The Photographer's Eye: Kansas City through the Lens of Warner Studio (1950 - 59) -


In 1950s America, the multilayered cultural landscape was interwoven with post-World War II affluence and the optimistic perspective of "The American Dream." 64% of the American population lived in urban centers, and having a good paying job enabled individual families to afford houses and cars and to raise their children in small towns and suburbs. Many Americans were able, and compelled, to participate in the burgeoning economy of consumption. Household appliances and conveniences multiplied at the service of the stay-at-home housewife. The interstate highway system helped establish a more mobile public. Disneyland and McDonalds opened, and the first credit cards were issued. Television introduced a stylistically uniform pop culture into the living rooms of American families throughout different regions of the country. Rock and roll dominated the airwaves, while jazz and blues presented an alternative urban sub-culture in such cities as New York, Chicago and Kansas City. Additional varieties of goods and services were delivered to the middle class through expanded routes of transportation, new forms of advertising and broadcast media.

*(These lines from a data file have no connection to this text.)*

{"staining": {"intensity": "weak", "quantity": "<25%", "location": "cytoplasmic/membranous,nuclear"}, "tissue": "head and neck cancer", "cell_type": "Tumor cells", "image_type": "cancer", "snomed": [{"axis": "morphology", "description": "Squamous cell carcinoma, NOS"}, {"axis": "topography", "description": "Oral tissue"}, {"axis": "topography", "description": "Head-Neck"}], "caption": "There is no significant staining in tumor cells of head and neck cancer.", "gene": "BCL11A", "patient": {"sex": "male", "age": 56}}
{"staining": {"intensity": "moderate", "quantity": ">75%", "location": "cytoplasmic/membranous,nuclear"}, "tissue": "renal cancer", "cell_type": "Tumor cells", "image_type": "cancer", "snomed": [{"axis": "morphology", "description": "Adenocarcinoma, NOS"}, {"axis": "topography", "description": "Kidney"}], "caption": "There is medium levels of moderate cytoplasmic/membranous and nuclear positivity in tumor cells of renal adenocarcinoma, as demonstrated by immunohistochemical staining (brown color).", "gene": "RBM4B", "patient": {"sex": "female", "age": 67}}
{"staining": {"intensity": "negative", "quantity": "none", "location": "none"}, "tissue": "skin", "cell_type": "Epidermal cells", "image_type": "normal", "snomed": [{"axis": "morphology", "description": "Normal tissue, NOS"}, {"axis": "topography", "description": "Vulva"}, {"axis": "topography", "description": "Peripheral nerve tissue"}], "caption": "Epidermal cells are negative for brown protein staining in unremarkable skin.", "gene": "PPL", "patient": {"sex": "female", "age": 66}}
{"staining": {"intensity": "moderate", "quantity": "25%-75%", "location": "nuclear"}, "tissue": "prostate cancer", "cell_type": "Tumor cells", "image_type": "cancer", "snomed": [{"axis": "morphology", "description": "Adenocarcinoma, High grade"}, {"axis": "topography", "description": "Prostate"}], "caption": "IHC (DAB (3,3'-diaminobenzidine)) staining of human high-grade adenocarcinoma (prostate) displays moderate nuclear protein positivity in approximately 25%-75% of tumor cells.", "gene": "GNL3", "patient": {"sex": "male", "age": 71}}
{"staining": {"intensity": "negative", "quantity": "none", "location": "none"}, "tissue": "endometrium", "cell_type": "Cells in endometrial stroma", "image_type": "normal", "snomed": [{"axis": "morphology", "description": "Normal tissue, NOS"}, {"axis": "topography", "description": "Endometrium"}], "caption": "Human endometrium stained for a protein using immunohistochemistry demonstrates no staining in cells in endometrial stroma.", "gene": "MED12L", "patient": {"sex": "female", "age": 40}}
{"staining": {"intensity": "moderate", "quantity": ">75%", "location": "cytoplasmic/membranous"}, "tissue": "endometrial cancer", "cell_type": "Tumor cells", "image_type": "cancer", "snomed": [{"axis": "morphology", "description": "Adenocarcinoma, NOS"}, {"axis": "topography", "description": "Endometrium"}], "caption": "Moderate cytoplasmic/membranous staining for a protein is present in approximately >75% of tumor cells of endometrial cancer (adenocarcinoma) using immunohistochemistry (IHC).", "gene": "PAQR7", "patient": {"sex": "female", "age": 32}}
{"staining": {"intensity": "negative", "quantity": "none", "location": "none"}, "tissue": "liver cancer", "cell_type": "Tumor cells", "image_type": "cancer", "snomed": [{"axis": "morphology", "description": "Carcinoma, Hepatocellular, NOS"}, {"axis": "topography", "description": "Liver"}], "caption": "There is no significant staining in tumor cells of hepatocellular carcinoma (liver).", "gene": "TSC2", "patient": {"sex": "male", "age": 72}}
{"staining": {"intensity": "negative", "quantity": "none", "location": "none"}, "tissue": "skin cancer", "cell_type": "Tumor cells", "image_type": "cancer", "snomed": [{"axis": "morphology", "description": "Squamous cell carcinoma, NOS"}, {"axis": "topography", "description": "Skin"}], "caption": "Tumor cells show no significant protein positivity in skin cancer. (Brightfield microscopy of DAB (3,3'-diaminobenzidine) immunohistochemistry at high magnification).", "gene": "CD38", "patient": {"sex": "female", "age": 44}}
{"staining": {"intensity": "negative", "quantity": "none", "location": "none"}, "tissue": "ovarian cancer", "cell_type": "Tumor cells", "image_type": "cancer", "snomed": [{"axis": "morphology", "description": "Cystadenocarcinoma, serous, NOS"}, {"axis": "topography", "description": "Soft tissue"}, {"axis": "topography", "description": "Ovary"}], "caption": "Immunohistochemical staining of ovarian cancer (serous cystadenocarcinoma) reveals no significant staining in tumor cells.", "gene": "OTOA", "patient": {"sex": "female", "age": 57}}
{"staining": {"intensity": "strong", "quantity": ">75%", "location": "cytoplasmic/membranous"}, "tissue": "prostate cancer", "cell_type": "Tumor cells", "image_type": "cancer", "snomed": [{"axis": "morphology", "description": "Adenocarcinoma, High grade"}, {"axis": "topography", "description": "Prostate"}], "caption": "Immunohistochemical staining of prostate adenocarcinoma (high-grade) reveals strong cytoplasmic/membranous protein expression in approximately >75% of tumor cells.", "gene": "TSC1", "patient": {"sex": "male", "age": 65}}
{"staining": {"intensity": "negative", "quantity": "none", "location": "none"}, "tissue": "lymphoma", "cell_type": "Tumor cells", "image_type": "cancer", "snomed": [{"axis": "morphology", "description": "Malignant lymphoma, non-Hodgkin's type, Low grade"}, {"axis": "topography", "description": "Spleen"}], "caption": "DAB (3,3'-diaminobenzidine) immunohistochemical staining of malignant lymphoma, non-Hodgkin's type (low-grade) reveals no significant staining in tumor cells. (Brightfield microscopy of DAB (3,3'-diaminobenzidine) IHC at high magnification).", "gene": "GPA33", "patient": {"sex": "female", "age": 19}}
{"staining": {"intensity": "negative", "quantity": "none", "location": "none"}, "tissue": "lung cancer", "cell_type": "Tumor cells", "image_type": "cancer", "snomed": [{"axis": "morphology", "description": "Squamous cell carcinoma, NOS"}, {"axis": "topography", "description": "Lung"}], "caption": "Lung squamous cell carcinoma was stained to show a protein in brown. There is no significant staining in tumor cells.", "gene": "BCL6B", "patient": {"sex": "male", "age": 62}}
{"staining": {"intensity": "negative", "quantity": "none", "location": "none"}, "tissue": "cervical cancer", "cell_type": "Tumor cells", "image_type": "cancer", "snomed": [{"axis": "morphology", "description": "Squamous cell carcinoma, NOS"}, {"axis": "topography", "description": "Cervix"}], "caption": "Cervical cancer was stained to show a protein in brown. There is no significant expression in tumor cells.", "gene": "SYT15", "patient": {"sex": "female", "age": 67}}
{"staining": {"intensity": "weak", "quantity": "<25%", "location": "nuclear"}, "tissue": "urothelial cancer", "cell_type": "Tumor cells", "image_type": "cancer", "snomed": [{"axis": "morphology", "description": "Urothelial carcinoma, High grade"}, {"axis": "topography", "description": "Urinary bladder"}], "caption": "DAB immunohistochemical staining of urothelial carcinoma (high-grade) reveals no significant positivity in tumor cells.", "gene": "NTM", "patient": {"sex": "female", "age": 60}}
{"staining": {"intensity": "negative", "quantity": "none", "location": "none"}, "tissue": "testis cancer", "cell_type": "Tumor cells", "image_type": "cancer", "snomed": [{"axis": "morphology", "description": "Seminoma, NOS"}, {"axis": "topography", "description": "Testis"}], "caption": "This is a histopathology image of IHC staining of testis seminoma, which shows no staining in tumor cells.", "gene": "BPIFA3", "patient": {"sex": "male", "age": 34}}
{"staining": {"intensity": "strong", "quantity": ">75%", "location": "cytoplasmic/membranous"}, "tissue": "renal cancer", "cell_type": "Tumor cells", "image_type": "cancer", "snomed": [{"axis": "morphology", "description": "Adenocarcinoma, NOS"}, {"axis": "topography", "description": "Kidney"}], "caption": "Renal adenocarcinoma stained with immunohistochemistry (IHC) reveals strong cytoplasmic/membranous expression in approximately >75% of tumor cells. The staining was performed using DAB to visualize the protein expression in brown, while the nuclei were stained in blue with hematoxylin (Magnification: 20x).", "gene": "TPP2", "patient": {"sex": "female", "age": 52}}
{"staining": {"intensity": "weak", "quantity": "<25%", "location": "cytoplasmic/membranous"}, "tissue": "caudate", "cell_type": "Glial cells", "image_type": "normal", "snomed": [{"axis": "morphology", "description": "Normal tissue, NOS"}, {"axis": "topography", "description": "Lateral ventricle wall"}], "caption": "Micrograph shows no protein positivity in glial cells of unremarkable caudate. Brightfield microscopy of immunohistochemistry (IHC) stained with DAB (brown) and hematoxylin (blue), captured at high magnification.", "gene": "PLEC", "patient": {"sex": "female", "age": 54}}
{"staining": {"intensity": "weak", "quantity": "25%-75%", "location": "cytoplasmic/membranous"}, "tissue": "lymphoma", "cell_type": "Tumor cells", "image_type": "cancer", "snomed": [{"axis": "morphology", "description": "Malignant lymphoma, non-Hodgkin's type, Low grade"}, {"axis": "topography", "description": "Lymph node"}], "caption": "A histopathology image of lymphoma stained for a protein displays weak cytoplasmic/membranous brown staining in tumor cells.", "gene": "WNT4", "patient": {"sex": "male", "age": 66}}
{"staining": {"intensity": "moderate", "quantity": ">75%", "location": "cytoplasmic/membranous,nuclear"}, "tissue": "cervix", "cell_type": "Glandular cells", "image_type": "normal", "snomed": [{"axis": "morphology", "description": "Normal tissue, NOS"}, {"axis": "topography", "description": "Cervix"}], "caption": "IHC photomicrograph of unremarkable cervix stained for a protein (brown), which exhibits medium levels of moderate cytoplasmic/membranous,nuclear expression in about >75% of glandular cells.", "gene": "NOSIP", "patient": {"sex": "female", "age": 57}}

However, "The American Dream" was non-inclusive. Underlying the glossy surface of comfortable living was a political and social subtext of segregation, poverty and racial tension that led to the fight for civil rights. The Korean War, the Cold War with Communist Russia, the “space race” and nuclear arms struggle strengthened the military-industrial complex. Espionage, McCarthyism, political unrest in Eastern Europe and the Middle East, as well as the polio and Asian flu epidemics, contributed to a climate of apprehension, suspicion and unrest.  Robert Frank’s famous and controversial book of photographs, The Americans, reflected a way of life, sometimes joyous but often without hope and promise, which was in direct opposition to upbeat images promoting the good life that average Americans saw and read about in Life and Look Magazine.

By 1950 Kansas City was already known as a center for networking and the distribution of goods through established industries revolving around transportation, banking and insurance, the stock yards, garment production, printing and cinematic film distribution. Many American cities began competing with each other and promoting their individual characters and identities in order to establish their roles as significant players in the newly developing economy. The commercial photographer was part of the public world of special events, newsworthy and otherwise, that were being produced as part of this new marketability.   Warner Untersee was a creative entrepreneur in Kansas City who was able to make a living documenting and promoting this aspect of "The American Dream."  Similar commercial photographic studios were emerging nation-wide, along with advertising agencies and consumer-based industries that collectively would help shape the emerging American consumer culture and mass media market. As current styles replaced the old at increasingly rapid rates, the need for new photographs and representations became integral to this process. By producing images for sale, Untersee was helping to promote a local version of the new nation-wide consumerism and desire for goods, services and entertainment that would in turn help to define what "The Dream" was all about.

Present-day viewers of the work of Warner Studio are perhaps struck by the limited scope of society that is depicted.  However, it is important to remember that Untersee was neither a photojournalist nor documentary photographer presenting an overview of the political and social issues of the times.  His commercial work, however, does provide us with an invaluable database of information about one aspect of mid-20th century life and culture in a growing and changing post-war Midwestern city.  Fields of investigation ranging from history, sociology, architecture, urban planning, sports, leisure, fashion and pop culture can be researched through this extensive image archive.  Untersee’s compositions and photographic style are straightforward and present a clear view of the city through the eyes of this special kind of observer.  Untersee was, perhaps unwittingly, a visual anthropologist whose photographs provide a historical perspective covering a wide range of sociocultural information for future generations.